== Segment start ==
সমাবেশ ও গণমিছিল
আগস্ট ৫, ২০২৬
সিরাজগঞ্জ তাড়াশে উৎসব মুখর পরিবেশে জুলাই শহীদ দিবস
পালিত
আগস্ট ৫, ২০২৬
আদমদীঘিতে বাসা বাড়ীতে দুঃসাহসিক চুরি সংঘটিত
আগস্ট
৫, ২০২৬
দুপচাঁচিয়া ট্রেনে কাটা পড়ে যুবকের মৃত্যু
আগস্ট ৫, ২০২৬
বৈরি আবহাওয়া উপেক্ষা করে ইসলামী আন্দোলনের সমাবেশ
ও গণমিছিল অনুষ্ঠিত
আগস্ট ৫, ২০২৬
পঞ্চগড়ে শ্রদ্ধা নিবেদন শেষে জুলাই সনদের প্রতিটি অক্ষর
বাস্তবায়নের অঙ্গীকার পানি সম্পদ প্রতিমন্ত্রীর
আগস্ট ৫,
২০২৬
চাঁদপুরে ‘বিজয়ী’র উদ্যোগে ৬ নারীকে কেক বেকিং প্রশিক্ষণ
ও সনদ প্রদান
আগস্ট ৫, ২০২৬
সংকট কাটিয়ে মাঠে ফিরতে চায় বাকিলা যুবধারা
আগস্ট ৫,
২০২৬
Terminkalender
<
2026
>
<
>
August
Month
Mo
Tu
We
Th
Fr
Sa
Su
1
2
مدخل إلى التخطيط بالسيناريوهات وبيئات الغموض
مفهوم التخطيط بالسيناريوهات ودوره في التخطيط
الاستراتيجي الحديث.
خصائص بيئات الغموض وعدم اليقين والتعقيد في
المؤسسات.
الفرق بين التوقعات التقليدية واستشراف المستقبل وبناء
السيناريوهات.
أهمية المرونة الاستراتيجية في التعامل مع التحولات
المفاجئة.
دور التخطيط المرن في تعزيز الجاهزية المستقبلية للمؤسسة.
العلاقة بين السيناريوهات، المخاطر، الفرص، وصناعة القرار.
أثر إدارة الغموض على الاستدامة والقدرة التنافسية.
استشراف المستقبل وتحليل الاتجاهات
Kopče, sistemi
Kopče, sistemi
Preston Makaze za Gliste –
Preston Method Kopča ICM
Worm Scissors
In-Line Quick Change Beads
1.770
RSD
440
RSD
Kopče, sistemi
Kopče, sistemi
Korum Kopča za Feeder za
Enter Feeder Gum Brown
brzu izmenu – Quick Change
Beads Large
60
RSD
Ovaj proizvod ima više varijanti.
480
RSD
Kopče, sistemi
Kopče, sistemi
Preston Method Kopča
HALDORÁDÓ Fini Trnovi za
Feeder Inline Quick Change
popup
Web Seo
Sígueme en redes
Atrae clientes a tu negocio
== Segment end ==
YOUR OBJECTIVE:
Format every line of text in the records above as a JSON list of strings, one string per line, leaving out blank lines.

ANSWER SPACE:
[
  "সমাবেশ ও গণমিছিল",
  "আগস্ট ৫, ২০২৬",
  "সিরাজগঞ্জ তাড়াশে উৎসব মুখর পরিবেশে জুলাই শহীদ দিবস",
  "পালিত",
  "আগস্ট ৫, ২০২৬",
  "আদমদীঘিতে বাসা বাড়ীতে দুঃসাহসিক চুরি সংঘটিত",
  "আগস্ট",
  "৫, ২০২৬",
  "দুপচাঁচিয়া ট্রেনে কাটা পড়ে যুবকের মৃত্যু",
  "আগস্ট ৫, ২০২৬",
  "বৈরি আবহাওয়া উপেক্ষা করে ইসলামী আন্দোলনের সমাবেশ",
  "ও গণমিছিল অনুষ্ঠিত",
  "আগস্ট ৫, ২০২৬",
  "পঞ্চগড়ে শ্রদ্ধা নিবেদন শেষে জুলাই সনদের প্রতিটি অক্ষর",
  "বাস্তবায়নের অঙ্গীকার পানি সম্পদ প্রতিমন্ত্রীর",
  "আগস্ট ৫,",
  "২০২৬",
  "চাঁদপুরে ‘বিজয়ী’র উদ্যোগে ৬ নারীকে কেক বেকিং প্রশিক্ষণ",
  "ও সনদ প্রদান",
  "আগস্ট ৫, ২০২৬",
  "সংকট কাটিয়ে মাঠে ফিরতে চায় বাকিলা যুবধারা",
  "আগস্ট ৫,",
  "২০২৬",
  "Terminkalender",
  "<",
  "2026",
  ">",
  "<",
  ">",
  "August",
  "Month",
  "Mo",
  "Tu",
  "We",
  "Th",
  "Fr",
  "Sa",
  "Su",
  "1",
  "2",
  "مدخل إلى التخطيط بالسيناريوهات وبيئات الغموض",
  "مفهوم التخطيط بالسيناريوهات ودوره في التخطيط",
  "الاستراتيجي الحديث.",
  "خصائص بيئات الغموض وعدم اليقين والتعقيد في",
  "المؤسسات.",
  "الفرق بين التوقعات التقليدية واستشراف المستقبل وبناء",
  "السيناريوهات.",
  "أهمية المرونة الاستراتيجية في التعامل مع التحولات",
  "المفاجئة.",
  "دور التخطيط المرن في تعزيز الجاهزية المستقبلية للمؤسسة.",
  "العلاقة بين السيناريوهات، المخاطر، الفرص، وصناعة القرار.",
  "أثر إدارة الغموض على الاستدامة والقدرة التنافسية.",
  "استشراف المستقبل وتحليل الاتجاهات",
  "Kopče, sistemi",
  "Kopče, sistemi",
  "Preston Makaze za Gliste –",
  "Preston Method Kopča ICM",
  "Worm Scissors",
  "In-Line Quick Change Beads",
  "1.770",
  "RSD",
  "440",
  "RSD",
  "Kopče, sistemi",
  "Kopče, sistemi",
  "Korum Kopča za Feeder za",
  "Enter Feeder Gum Brown",
  "brzu izmenu – Quick Change",
  "Beads Large",
  "60",
  "RSD",
  "Ovaj proizvod ima više varijanti.",
  "480",
  "RSD",
  "Kopče, sistemi",
  "Kopče, sistemi",
  "Preston Method Kopča",
  "HALDORÁDÓ Fini Trnovi za",
  "Feeder Inline Quick Change",
  "popup",
  "Web Seo",
  "Sígueme en redes",
  "Atrae clientes a tu negocio"
]